Alla regina madre il carattere non manca, e nonostante il suo essere un personaggio così negativo, è una madre come tante: disposta a tutto per i figli.

Lady Olenna
UNA BOMBA.
Divertente, intelligente, sarcastica.
La nonna che vorrei.

Catelyn Stark
Il personaggio più umano. Forse non la personalità più prorompente, ma uno dei character più umani. Costretta a sposare un uomo che non conosceva ma che ha imparato ad amare, madre devota. Ma anche consigliere in tempo di guerra e figlia presente.

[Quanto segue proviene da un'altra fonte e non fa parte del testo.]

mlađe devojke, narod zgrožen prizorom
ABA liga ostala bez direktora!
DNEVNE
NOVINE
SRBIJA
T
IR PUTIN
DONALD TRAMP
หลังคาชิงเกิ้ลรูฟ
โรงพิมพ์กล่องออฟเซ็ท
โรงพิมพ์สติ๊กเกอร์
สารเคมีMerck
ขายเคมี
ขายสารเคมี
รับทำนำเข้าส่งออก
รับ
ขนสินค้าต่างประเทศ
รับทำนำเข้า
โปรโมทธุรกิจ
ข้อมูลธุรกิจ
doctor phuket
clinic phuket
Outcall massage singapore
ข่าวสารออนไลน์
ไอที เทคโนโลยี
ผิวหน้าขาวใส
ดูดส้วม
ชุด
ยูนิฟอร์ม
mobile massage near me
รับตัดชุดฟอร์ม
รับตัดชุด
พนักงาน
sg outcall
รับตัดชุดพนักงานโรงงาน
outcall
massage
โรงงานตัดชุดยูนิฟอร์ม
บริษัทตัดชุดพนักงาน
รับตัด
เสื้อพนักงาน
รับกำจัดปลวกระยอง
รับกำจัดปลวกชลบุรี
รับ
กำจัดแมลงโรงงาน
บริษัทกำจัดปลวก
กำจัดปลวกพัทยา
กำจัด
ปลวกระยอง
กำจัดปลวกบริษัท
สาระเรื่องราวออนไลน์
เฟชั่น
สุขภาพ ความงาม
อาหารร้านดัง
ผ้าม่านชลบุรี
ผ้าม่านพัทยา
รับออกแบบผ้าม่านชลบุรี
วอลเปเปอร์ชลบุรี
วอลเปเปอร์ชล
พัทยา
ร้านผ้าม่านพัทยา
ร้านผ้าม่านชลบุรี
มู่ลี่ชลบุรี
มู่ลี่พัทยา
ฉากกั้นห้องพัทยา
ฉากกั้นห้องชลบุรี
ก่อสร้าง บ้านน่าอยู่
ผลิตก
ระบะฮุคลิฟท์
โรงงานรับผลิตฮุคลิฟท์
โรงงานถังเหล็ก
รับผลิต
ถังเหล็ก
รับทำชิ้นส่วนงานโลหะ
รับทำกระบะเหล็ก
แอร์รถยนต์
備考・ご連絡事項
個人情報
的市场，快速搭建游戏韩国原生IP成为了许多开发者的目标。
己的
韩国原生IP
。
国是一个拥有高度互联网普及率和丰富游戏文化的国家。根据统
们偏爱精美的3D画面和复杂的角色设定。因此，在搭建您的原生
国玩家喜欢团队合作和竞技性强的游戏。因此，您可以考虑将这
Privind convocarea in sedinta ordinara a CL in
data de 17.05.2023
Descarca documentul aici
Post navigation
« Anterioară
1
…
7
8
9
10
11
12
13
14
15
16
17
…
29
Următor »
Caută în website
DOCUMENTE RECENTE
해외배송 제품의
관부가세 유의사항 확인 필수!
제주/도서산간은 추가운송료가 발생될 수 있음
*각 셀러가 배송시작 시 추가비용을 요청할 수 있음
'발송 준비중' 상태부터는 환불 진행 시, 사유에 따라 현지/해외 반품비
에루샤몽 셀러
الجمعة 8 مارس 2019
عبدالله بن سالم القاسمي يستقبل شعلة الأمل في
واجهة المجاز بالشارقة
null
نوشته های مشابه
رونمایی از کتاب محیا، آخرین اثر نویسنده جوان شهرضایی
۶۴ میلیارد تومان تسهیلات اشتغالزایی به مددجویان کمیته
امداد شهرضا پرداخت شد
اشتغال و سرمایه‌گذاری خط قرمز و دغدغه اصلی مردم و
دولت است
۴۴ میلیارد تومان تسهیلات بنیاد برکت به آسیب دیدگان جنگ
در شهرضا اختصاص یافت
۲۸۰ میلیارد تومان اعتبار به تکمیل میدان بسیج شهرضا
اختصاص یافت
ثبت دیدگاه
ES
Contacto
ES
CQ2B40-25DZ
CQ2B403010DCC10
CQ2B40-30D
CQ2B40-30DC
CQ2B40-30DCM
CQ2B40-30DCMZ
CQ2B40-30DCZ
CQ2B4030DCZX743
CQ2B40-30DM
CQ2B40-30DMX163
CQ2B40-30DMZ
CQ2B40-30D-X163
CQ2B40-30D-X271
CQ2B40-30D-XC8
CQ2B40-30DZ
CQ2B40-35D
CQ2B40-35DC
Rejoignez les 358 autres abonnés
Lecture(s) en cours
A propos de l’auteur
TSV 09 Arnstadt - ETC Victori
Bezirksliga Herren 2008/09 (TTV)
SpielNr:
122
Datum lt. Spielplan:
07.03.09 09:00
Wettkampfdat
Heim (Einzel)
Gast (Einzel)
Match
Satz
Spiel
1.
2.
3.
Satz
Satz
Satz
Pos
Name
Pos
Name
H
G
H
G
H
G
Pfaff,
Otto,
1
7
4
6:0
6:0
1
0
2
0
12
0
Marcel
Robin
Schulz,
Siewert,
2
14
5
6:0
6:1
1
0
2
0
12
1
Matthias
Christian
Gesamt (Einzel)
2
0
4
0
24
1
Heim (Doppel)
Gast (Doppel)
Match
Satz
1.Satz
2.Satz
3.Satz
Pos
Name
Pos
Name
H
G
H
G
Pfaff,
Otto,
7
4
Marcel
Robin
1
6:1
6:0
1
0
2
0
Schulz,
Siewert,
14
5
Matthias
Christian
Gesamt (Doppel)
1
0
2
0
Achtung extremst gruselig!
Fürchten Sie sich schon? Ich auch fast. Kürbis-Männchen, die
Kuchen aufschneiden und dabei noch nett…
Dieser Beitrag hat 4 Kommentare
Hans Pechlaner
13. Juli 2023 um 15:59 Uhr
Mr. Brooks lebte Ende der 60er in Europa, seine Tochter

L'ho amata nel momento in cui è riuscita ad ammettere la sua colpa dei confronti del giovane Snow, figlio bastardo del marito che non è mai riuscita ad amare davvero. Comprensibile e onesta.

Sansa Stark
Inizialmente la debolina. Poca personalità, poca rilevanza. Un personaggio così ci stava anche. Alla fine della quarta stagione sembra avere iniziato ad assumere un po' di Sviluppina, e adesso I am Sansa Stark from Winterfell. This is my home. And you can't frighten me.

Margaery Tyrell
Tutta la nonna. Scaltra, molto.
Sa che il suo corpo ha un gran potere, soprattutto nei confronti di un giovincello con gli ormoni che gli sudano fuori dai pori. Adoro i suoi dialoghi con Cercei, il perculo.

Danaerys
Ecco no, lei mi sta sulle balle.
Pardon.

Non c'è un personaggio, UNO, che sia una debolina senza personalità. Sono tutte a modo loro donne intense e potenti.

E, evidentemente voi femministe estreme non l'avete notato, Martin gli stupratori li odia. Ogni suo personaggio maschile è perfettamente studiato in modo che il suo essere 'positivo' o 'negativo' sia determinato anche dal suo modo di trattare le donne.
Guardate Jeoffrey, che messo per la prima volta a contatto con delle prostitute le costringe a farsi del male. O Roose Bolton, appunto, che alla prima notte di nozze violenta la moglie.
E ammirate come Tyrion, il Mastino, a modo suo anche Jaime, o ancora Drogo non abbiamo MAI sfiorato una donna con scopi violenti. (Certo, Drogo porello era maleducato dai quegli zotici dei suoi compagni, poi col tempo si è fatto placare dalla biondina). Tyrion si è tenuto ben alla larga dal toccare la moglie quando si è trovato maritato ad una ragazzina. Il Mastino non solo ha difeso la stessa mogliettina di Tyrion da un tentativo di violenza, ma ha protetto fino alla morte (NE PARLEREMO, DELLA MORTE DEL MASTINO) la piccola Arya. Jaime ha dimostrato affetto e mentalità aperta nei confronti di Brienne, nonostante il rapporto sia nato con dei gran perculi. L'ha trattata da compagna, da complice, all'altezza della situazione, non come un personaggio inferiore. Come fa il tenero Podrick. I personaggi intelligenti non maltrattano le donne, in Got, è talmente ovvio che Martin non ha mai avuto bisogno di sottolinearlo.

Mica è colpa sua se voi non capite niente.